The Non-Sensical Adventures of Scrump 5
By Thebighand5
- 370 reads
Scrump looked in horror at the giant THING in the sky, the thing mas an extremly large plane that roared towards the skrieking populace. Scrump raored in anger an ripped off the heads of several innocent bystanders, then he ate their brains slowly while the plane crashed into several people's houses which was bad.
lots of poeple died. there was blood everywere.
The plane exploded in a massive explosion which was extremly massive. It was a massive massive MASSIVE explosion, in fact, it was explosionariffic.
Scrump knew he had to stop the world from dying.
So he tooketh up a stoney woney from yon ground a lobbethed it at thys enemy.

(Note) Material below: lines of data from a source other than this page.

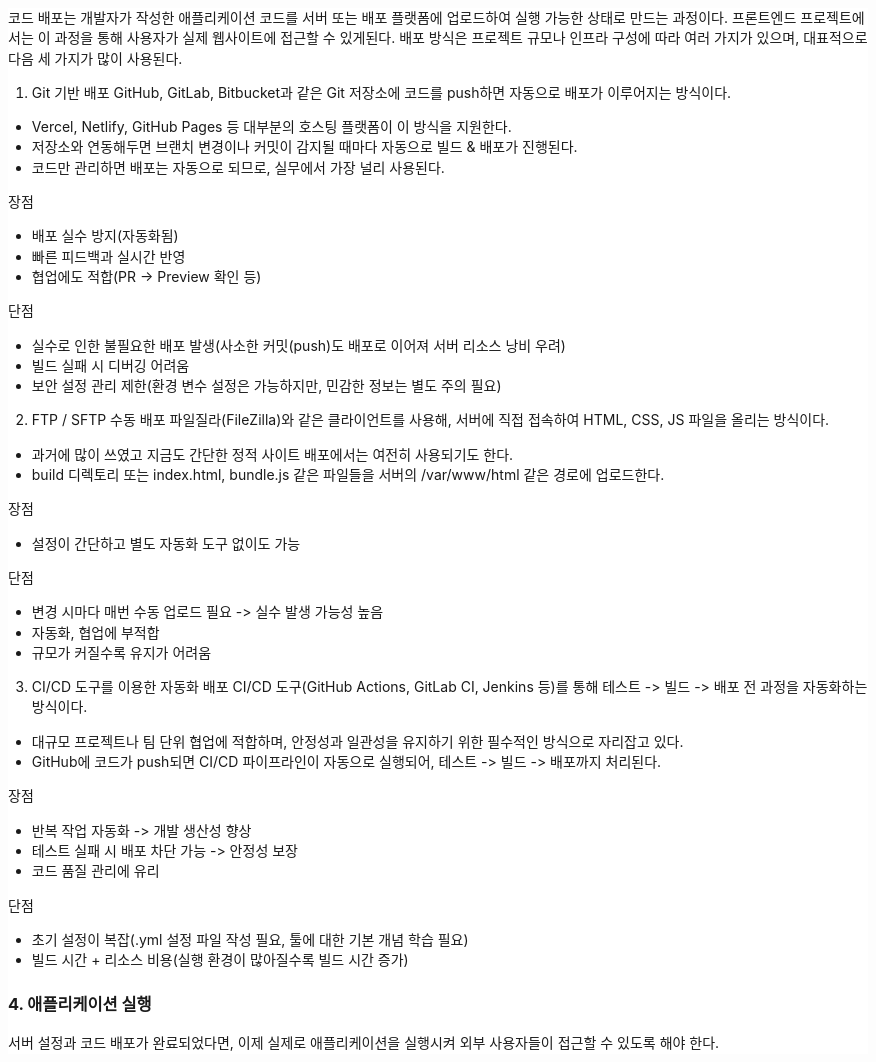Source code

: 코드 배포는 개발자가 작성한 애플리케이션 코드를 서버 또는 배포 플랫폼에 업로드하여 실행 가능한 상태로 만드는 과정이다.
프론트엔드 프로젝트에서는 이 과정을 통해 사용자가 실제 웹사이트에 접근할 수 있게된다.
배포 방식은 프로젝트 규모나 인프라 구성에 따라 여러 가지가 있으며, 대표적으로 다음 세 가지가 많이 사용된다.

1. Git 기반 배포
   GitHub, GitLab, Bitbucket과 같은 Git 저장소에 코드를 push하면 자동으로 배포가 이루어지는 방식이다.

- Vercel, Netlify, GitHub Pages 등 대부분의 호스팅 플랫폼이 이 방식을 지원한다.
- 저장소와 연동해두면 브랜치 변경이나 커밋이 감지될 때마다 자동으로 빌드 & 배포가 진행된다.
- 코드만 관리하면 배포는 자동으로 되므로, 실무에서 가장 널리 사용된다.

장점

- 배포 실수 방지(자동화됨)
- 빠른 피드백과 실시간 반영
- 협업에도 적합(PR -> Preview 확인 등)

단점

- 실수로 인한 불필요한 배포 발생(사소한 커밋(push)도 배포로 이어져 서버 리소스 낭비 우려)
- 빌드 실패 시 디버깅 어려움
- 보안 설정 관리 제한(환경 변수 설정은 가능하지만, 민감한 정보는 별도 주의 필요)

2. FTP / SFTP 수동 배포
   파일질라(FileZilla)와 같은 클라이언트를 사용해, 서버에 직접 접속하여 HTML, CSS, JS 파일을 올리는 방식이다.

- 과거에 많이 쓰였고 지금도 간단한 정적 사이트 배포에서는 여전히 사용되기도 한다.
- build 디렉토리 또는 index.html, bundle.js 같은 파일들을 서버의 /var/www/html 같은 경로에 업로드한다.

장점

- 설정이 간단하고 별도 자동화 도구 없이도 가능

단점

- 변경 시마다 매번 수동 업로드 필요 -> 실수 발생 가능성 높음
- 자동화, 협업에 부적합
- 규모가 커질수록 유지가 어려움

3. CI/CD 도구를 이용한 자동화 배포
   CI/CD 도구(GitHub Actions, GitLab CI, Jenkins 등)를 통해 테스트 -> 빌드 -> 배포 전 과정을 자동화하는 방식이다.

- 대규모 프로젝트나 팀 단위 협업에 적합하며, 안정성과 일관성을 유지하기 위한 필수적인 방식으로 자리잡고 있다.
- GitHub에 코드가 push되면 CI/CD 파이프라인이 자동으로 실행되어, 테스트 -> 빌드 -> 배포까지 처리된다.

장점

- 반복 작업 자동화 -> 개발 생산성 향상
- 테스트 실패 시 배포 차단 가능 -> 안정성 보장
- 코드 품질 관리에 유리

단점

- 초기 설정이 복잡(.yml 설정 파일 작성 필요, 툴에 대한 기본 개념 학습 필요)
- 빌드 시간 + 리소스 비용(실행 환경이 많아질수록 빌드 시간 증가)

### 4. 애플리케이션 실행

서버 설정과 코드 배포가 완료되었다면, 이제 실제로 애플리케이션을 실행시켜 외부 사용자들이 접근할 수 있도록 해야 한다.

Tge plane said "How dare you How Dare you! lobbeth yonder stone at my's underside!" Scrump said "Well, I can't exactly turn back time!"

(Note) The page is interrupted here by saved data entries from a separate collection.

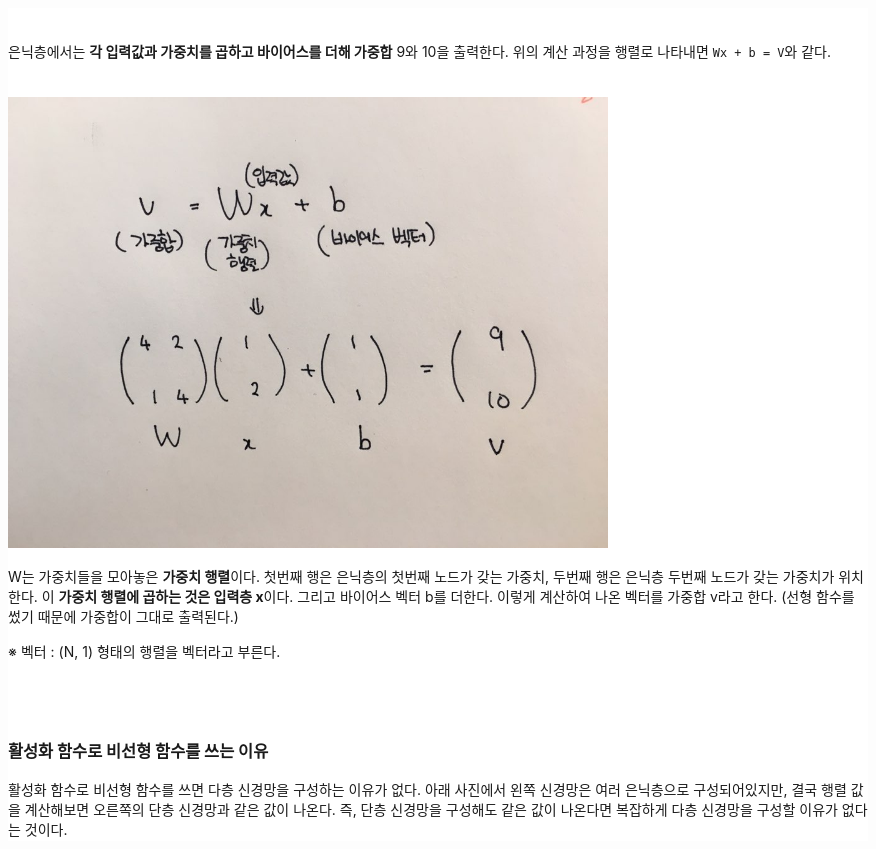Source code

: <br>

은닉층에서는 **각 입력값과 가중치를 곱하고 바이어스를 더해 가중합** 9와 10을 출력한다. 위의 계산 과정을 행렬로 나타내면 `Wx + b = V`와 같다.

<br>
<img src="/assets/images/190330_deep2.jpg" style="width:600px;">

<br>

W는 가중치들을 모아놓은 **가중치 행렬**이다. 첫번째 행은 은닉층의 첫번째 노드가 갖는 가중치, 두번째 행은 은닉층 두번째 노드가 갖는 가중치가 위치한다. 이 **가중치 행렬에 곱하는 것은 입력층 x**이다. 그리고 바이어스 벡터 b를 더한다. 이렇게 계산하여 나온 벡터를 가중합 v라고 한다. (선형 함수를 썼기 때문에 가중합이 그대로 출력된다.)

※ 벡터 : (N, 1) 형태의 행렬을 벡터라고 부른다. 

<br>
<br>

### 활성화 함수로 비선형 함수를 쓰는 이유

활성화 함수로 비선형 함수를 쓰면 다층 신경망을 구성하는 이유가 없다. 아래 사진에서 왼쪽 신경망은 여러 은닉층으로 구성되어있지만, 결국 행렬 값을 계산해보면 오른쪽의 단층 신경망과 같은 값이 나온다. 즉, 단층 신경망을 구성해도 같은 값이 나온다면 복잡하게 다층 신경망을 구성할 이유가 없다는 것이다.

Thouands of millions of crew member dived from the plane as they fell to their firery deaths. Scrump roared with laughter at this horrifying spectable.
'Die, fiends!!' he shrieks, 'By God, your evil servants will fry in their own grease!'
The plane replied 'All the world will perish and will feast on your corpse!!
Scrumps six brothers Scramp, Scrimp, Scromp, Scremp, Scymp and John arrived on the scene brandishing rocket launchers.
scrump's brothers aimed there weapons at the plane. the plane said "you can't kill me, i'm a delivery plane and i will deliver you to hell."
scrump sudenly died of blood loss and fell. the plane laughed. his brothers stared at scrumps corpse and they roasted it on a spit and they shared it equaly.
"Fuck shite arse" said John. "Whats with the swearing?" said scromp.
"Well, I got a bit of a problem"
"Whats tht honey?"
"Well,I woke up this morning and I found my nipples were on my back and my face was on my chest and my back was on my leg"
"Oh."
The plane laughed manically 'You freaks make no scence!!'
'That's cos we're odourless' The six surviving brother cried in unison.
The plane skrieked with laughter then proceeeded to continue its destruction. First it picked up a guy and put him in a jar of marmalade.